### Action item
Pull out of the data below the stretch of lines bounded by the one containing "the person wearing glasses at (x=1391, y=330)" and the one containing "the white fabric banner at (x=848, y=394)", both bounds included, unchanged.

### Data

────────────────

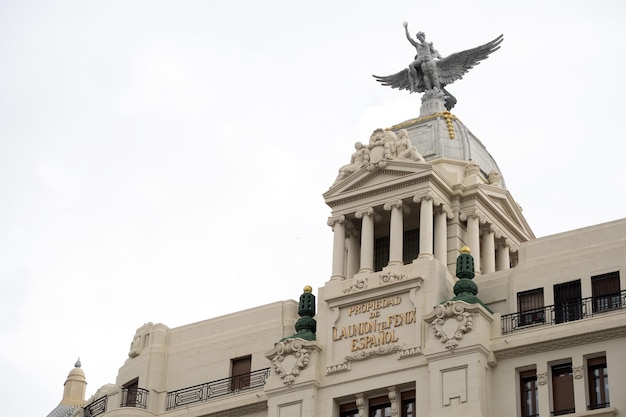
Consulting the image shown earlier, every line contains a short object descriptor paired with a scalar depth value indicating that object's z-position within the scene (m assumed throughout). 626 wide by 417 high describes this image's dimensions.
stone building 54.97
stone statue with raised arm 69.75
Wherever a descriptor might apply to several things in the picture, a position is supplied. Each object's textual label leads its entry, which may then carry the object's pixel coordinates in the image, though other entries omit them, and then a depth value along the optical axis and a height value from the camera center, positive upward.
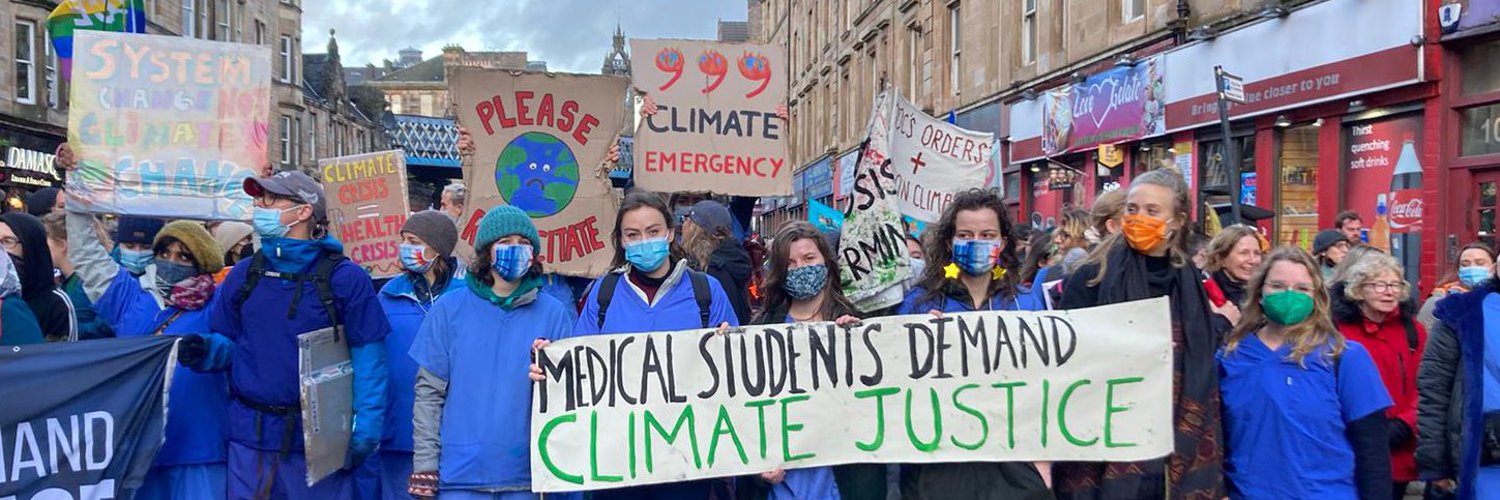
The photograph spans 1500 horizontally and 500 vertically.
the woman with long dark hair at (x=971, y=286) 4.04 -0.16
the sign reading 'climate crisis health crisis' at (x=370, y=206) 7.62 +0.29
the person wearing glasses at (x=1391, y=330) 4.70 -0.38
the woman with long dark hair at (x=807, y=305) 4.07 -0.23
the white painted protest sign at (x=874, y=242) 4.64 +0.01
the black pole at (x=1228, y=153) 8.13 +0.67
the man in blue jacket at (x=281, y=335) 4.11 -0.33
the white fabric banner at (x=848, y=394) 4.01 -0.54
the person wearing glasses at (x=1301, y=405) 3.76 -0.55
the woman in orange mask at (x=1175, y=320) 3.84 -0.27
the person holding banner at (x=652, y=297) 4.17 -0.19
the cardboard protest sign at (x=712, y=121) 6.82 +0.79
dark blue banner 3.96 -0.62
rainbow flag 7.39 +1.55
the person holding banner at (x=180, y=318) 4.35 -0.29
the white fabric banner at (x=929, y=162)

────────────────

### Output of the exercise
the person wearing glasses at (x=1391, y=330) 4.70 -0.38
the woman with long dark hair at (x=807, y=305) 4.07 -0.23
the white painted protest sign at (x=874, y=242) 4.64 +0.01
the black pole at (x=1228, y=153) 8.13 +0.67
the man in blue jacket at (x=281, y=335) 4.11 -0.33
the white fabric banner at (x=848, y=394) 4.01 -0.54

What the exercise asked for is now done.